Hastalık, distal kıvrımlı
tübül ve toplayıcı kanallardaki amiloride duyarlı sodyum kanalının (ENaC) β ve α
subünitindekimutasyona bağlı gelişmektedir. Böylece görevi Na+ u
hücre içine almak olan ENaC’ın aktivitesi artmış olur. Na+ atılımı
körelir ve düşük reninli hipertansiyon ortaya çıkar.
Ortaya çıkan hipertansiyonu düzeltmek ancak
düşük tuzlu diyet ve triamteren ve amilorid gibi ENaC inhibitörleriyle
düzeltilebilir. Spironolakton işe yaramaz.
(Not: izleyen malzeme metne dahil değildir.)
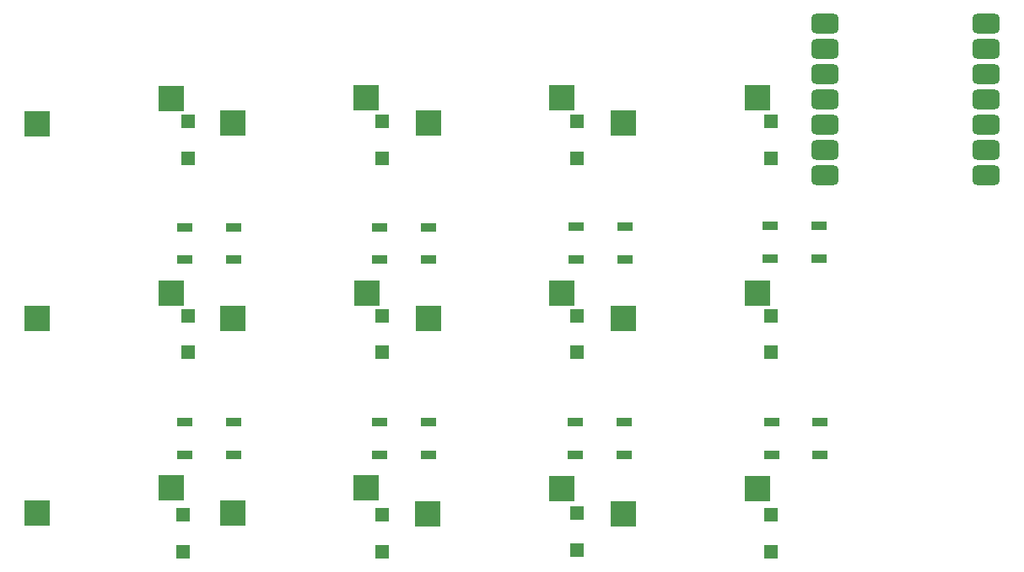
<source format=gbr>
%TF.GenerationSoftware,KiCad,Pcbnew,8.0.5*%
%TF.CreationDate,2024-09-26T23:50:06+10:00*%
%TF.ProjectId,JayPad,4a617950-6164-42e6-9b69-6361645f7063,rev?*%
%TF.SameCoordinates,Original*%
%TF.FileFunction,Paste,Bot*%
%TF.FilePolarity,Positive*%
%FSLAX46Y46*%
G04 Gerber Fmt 4.6, Leading zero omitted, Abs format (unit mm)*
G04 Created by KiCad (PCBNEW 8.0.5) date 2024-09-26 23:50:06*
%MOMM*%
%LPD*%
G01*
G04 APERTURE LIST*
G04 Aperture macros list*
%AMRoundRect*
0 Rectangle with rounded corners*
0 $1 Rounding radius*
0 $2 $3 $4 $5 $6 $7 $8 $9 X,Y pos of 4 corners*
0 Add a 4 corners polygon primitive as box body*
4,1,4,$2,$3,$4,$5,$6,$7,$8,$9,$2,$3,0*
0 Add four circle primitives for the rounded corners*
1,1,$1+$1,$2,$3*
1,1,$1+$1,$4,$5*
1,1,$1+$1,$6,$7*
1,1,$1+$1,$8,$9*
0 Add four rect primitives between the rounded corners*
20,1,$1+$1,$2,$3,$4,$5,0*
20,1,$1+$1,$4,$5,$6,$7,0*
20,1,$1+$1,$6,$7,$8,$9,0*
20,1,$1+$1,$8,$9,$2,$3,0*%
G04 Aperture macros list end*
%ADD10R,2.550000X2.500000*%
%ADD11R,1.400000X1.400000*%
%ADD12RoundRect,0.500000X0.875000X0.500000X-0.875000X0.500000X-0.875000X-0.500000X0.875000X-0.500000X0*%
%ADD13R,1.500000X0.900000*%
G04 APERTURE END LIST*
D10*
%TO.C,S5*%
X99660000Y-91410000D03*
X113085000Y-88870000D03*
%TD*%
%TO.C,S2*%
X119270000Y-71820000D03*
X132695000Y-69280000D03*
%TD*%
%TO.C,S9*%
X99640000Y-111030000D03*
X113065000Y-108490000D03*
%TD*%
%TO.C,S12*%
X158520000Y-111050000D03*
X171945000Y-108510000D03*
%TD*%
%TO.C,S1*%
X99660000Y-71850000D03*
X113085000Y-69310000D03*
%TD*%
%TO.C,S7*%
X138910000Y-91410000D03*
X152335000Y-88870000D03*
%TD*%
%TO.C,S8*%
X158510000Y-91410000D03*
X171935000Y-88870000D03*
%TD*%
%TO.C,S3*%
X138910000Y-71820000D03*
X152335000Y-69280000D03*
%TD*%
%TO.C,S6*%
X119280000Y-91400000D03*
X132705000Y-88860000D03*
%TD*%
%TO.C,S10*%
X119255000Y-111020000D03*
X132680000Y-108480000D03*
%TD*%
%TO.C,S11*%
X138880000Y-111040000D03*
X152305000Y-108500000D03*
%TD*%
%TO.C,S4*%
X158520000Y-71760000D03*
X171945000Y-69220000D03*
%TD*%
D11*
%TO.C,D3*%
X153800000Y-71650000D03*
X153800000Y-75350000D03*
%TD*%
D12*
%TO.C,M1*%
X194882500Y-61785000D03*
X194882500Y-64325000D03*
X194882500Y-66865000D03*
X194882500Y-69405000D03*
X194882500Y-71945000D03*
X194882500Y-74485000D03*
X194882500Y-77025000D03*
X178717500Y-77025000D03*
X178717500Y-74485000D03*
X178717500Y-71945000D03*
X178717500Y-69405000D03*
X178717500Y-66865000D03*
X178717500Y-64325000D03*
X178717500Y-61785000D03*
%TD*%
D11*
%TO.C,D12*%
X173300000Y-111150000D03*
X173300000Y-114850000D03*
%TD*%
D13*
%TO.C,LED6*%
X138950000Y-101850000D03*
X138950000Y-105150000D03*
X134050000Y-105150000D03*
X134050000Y-101850000D03*
%TD*%
D11*
%TO.C,D9*%
X114300000Y-111150000D03*
X114300000Y-114850000D03*
%TD*%
%TO.C,D2*%
X134300000Y-71650000D03*
X134300000Y-75350000D03*
%TD*%
%TO.C,D10*%
X134300000Y-111150000D03*
X134300000Y-114850000D03*
%TD*%
D13*
%TO.C,LED4*%
X178150000Y-82150000D03*
X178150000Y-85450000D03*
X173250000Y-85450000D03*
X173250000Y-82150000D03*
%TD*%
%TO.C,LED5*%
X119350000Y-101850000D03*
X119350000Y-105150000D03*
X114450000Y-105150000D03*
X114450000Y-101850000D03*
%TD*%
D11*
%TO.C,D1*%
X114800000Y-71650000D03*
X114800000Y-75350000D03*
%TD*%
%TO.C,D4*%
X173300000Y-71650000D03*
X173300000Y-75350000D03*
%TD*%
%TO.C,D7*%
X153800000Y-91150000D03*
X153800000Y-94850000D03*
%TD*%
D13*
%TO.C,LED2*%
X138950000Y-82250000D03*
X138950000Y-85550000D03*
X134050000Y-85550000D03*
X134050000Y-82250000D03*
%TD*%
%TO.C,LED7*%
X158550000Y-101850000D03*
X158550000Y-105150000D03*
X153650000Y-105150000D03*
X153650000Y-101850000D03*
%TD*%
D11*
%TO.C,D11*%
X153800000Y-111000000D03*
X153800000Y-114700000D03*
%TD*%
D13*
%TO.C,LED1*%
X119350000Y-82250000D03*
X119350000Y-85550000D03*
X114450000Y-85550000D03*
X114450000Y-82250000D03*
%TD*%
%TO.C,LED8*%
X178250000Y-101850000D03*
X178250000Y-105150000D03*
X173350000Y-105150000D03*
X173350000Y-101850000D03*
%TD*%
%TO.C,LED3*%
X158650000Y-82200000D03*
X158650000Y-85500000D03*
X153750000Y-85500000D03*
X153750000Y-82200000D03*
%TD*%
D11*
%TO.C,D5*%
X114800000Y-91150000D03*
X114800000Y-94850000D03*
%TD*%
%TO.C,D8*%
X173300000Y-91150000D03*
X173300000Y-94850000D03*
%TD*%
%TO.C,D6*%
X134300000Y-91150000D03*
X134300000Y-94850000D03*
%TD*%
M02*

</source>
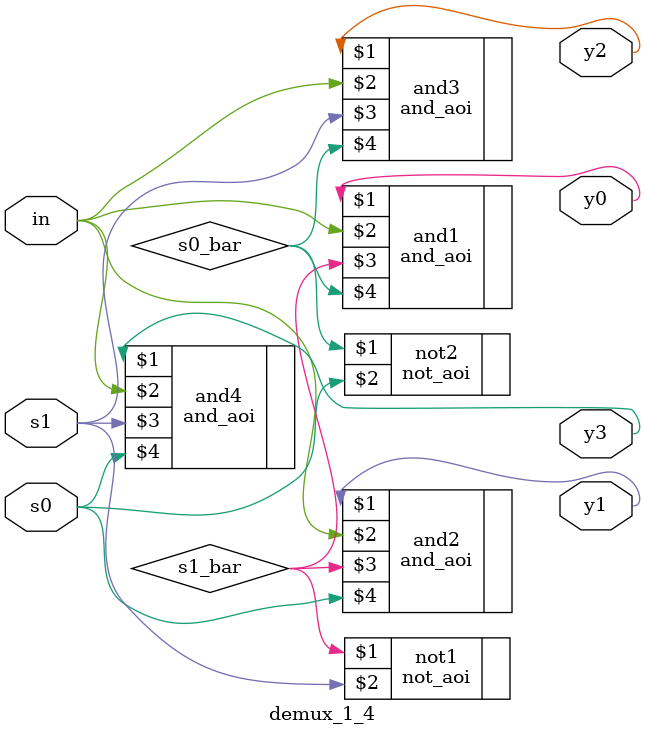
<source format=v>
`include "basic_gates.v"

module demux_1_4(input in, s1, s0, output y3, y2, y1, y0);
    wire s1_bar, s0_bar;
    
    not_aoi not1(s1_bar, s1);
    not_aoi not2(s0_bar, s0);
    
    and_aoi and1(y0, in, s1_bar, s0_bar);
    and_aoi and2(y1, in, s1_bar, s0);
    and_aoi and3(y2, in, s1, s0_bar);
    and_aoi and4(y3, in, s1, s0);
endmodule
</source>
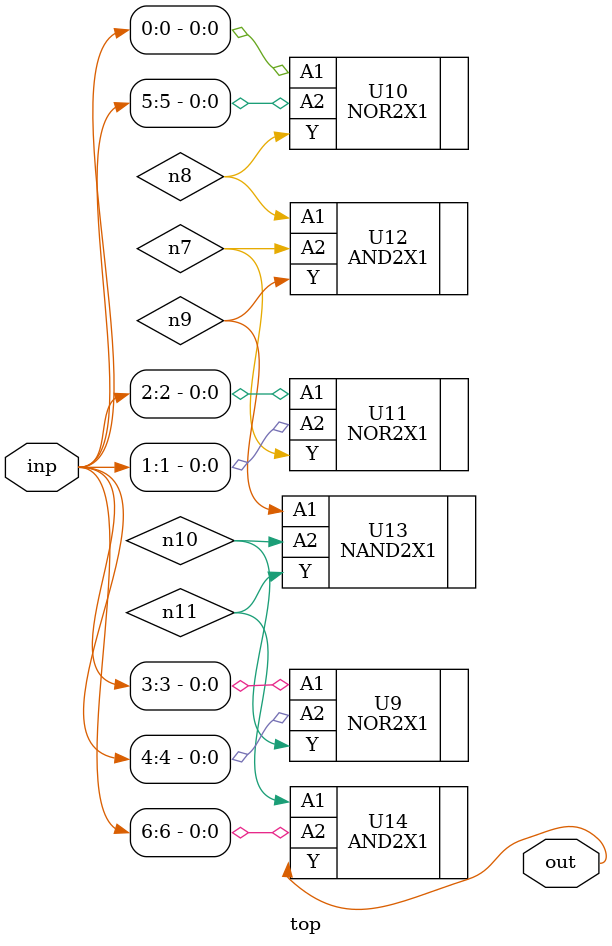
<source format=sv>


module top ( inp, out );
  input [6:0] inp;
  output out;
  wire   n7, n8, n9, n10, n11;

  NOR2X1 U9 ( .A1(inp[3]), .A2(inp[4]), .Y(n10) );
  NOR2X1 U10 ( .A1(inp[0]), .A2(inp[5]), .Y(n8) );
  NOR2X1 U11 ( .A1(inp[2]), .A2(inp[1]), .Y(n7) );
  AND2X1 U12 ( .A1(n8), .A2(n7), .Y(n9) );
  NAND2X1 U13 ( .A1(n9), .A2(n10), .Y(n11) );
  AND2X1 U14 ( .A1(n11), .A2(inp[6]), .Y(out) );
endmodule


</source>
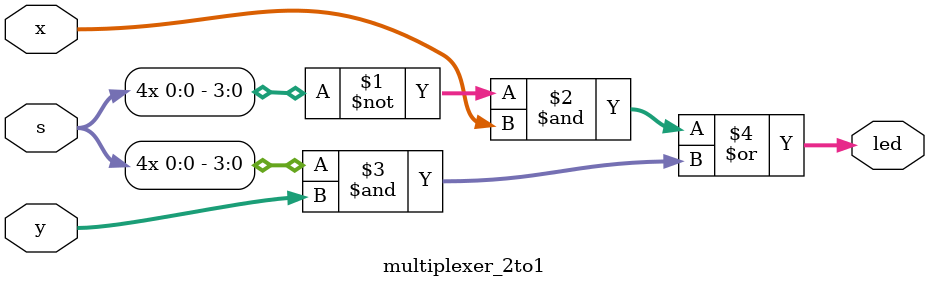
<source format=v>
module LAB1_1 (SW, LEDR);
	input [9:0] SW;
	output [3:0] LEDR;
	
	multiplexer_2to1 mux(SW[3:0], SW[7:4], SW[9], LEDR[3:0]);
endmodule

module multiplexer_2to1 (x, y, s, led);
	input [3:0] x, y;
	input s;
	output [3:0] led;
	
	assign led[3:0] = {{~{4{s}}}&x}|{{4{s}}&y};
endmodule

</source>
Gebelikte güvenli olarak tedavide
kullanılabilecek tek ilaç amiloriddir.
Belirgin mineralokortikoid fazlalığı
11-β-hidroksisteroid
dehidrogenaz tip 2 eksikliği’nin O.R. eksikliğini nedeniyle olur.
Bu enzim böbrekte
11-hidroksisteroidlerin inaktivasyonunda rol alır. bu yolla nonspesifik
mineralokortikoid reseptörünün glukokortikoidlerden korunmasını sağlar. Bu enzimin
mutasyene olması durumunda Mineralokortikois reseptörlerinin kortizolle
overstimülasyonu durumu ortaya çıkar ki bu da sodyum retansiyonu, potasyum
kaybı ve tuz-bağımlı hipertansiyon sonuçlarını doğurur.
Glukronik asit veya
karbeneksolon da 11-β-hidroksisteroid
dehidrogenaz tip 2 blokajı yapmak suretiyle hipokalemik hiporeninemik
Hipertansiyona neden olabilir.
Tedavide tuz kısıtlanır. Amilorid
veya triamteren verilir.
Glukokortikoid tedavisine yanıt veren hiperaldosteronizm
Ailesel hiperladosteronizm
tip 1 olarak da bilinir.
O.D. geçişlidir.
Kromozm 8 de yerleşik
olan, 11-β-hidroksilazla aldosteron senta arasında dengesiz kimerik gen
duplikasyonu vardır. Neticede aldosteron gidip ACTH kontrolüne girer. Hipokalemik
hipertansiyon gelişir.
Tanıda idrarda
18-hidroksikortizol veya 18-oksokortizol bakılır. Normalde ihmal edilecek kadar
az olan bu metabolitler, artmış olarak saptanır. Tanıda ayrıca dexametazon
süpresyon testi de kullanılabilir.
Glukkortikoid verilmesiyle
ACTH inhibisyonu, fazladan salgılanan aldesteronu baskılayabilir.
Kesin tanı, moleküler
teknikle kimerik genin gösterilmesi ile konur.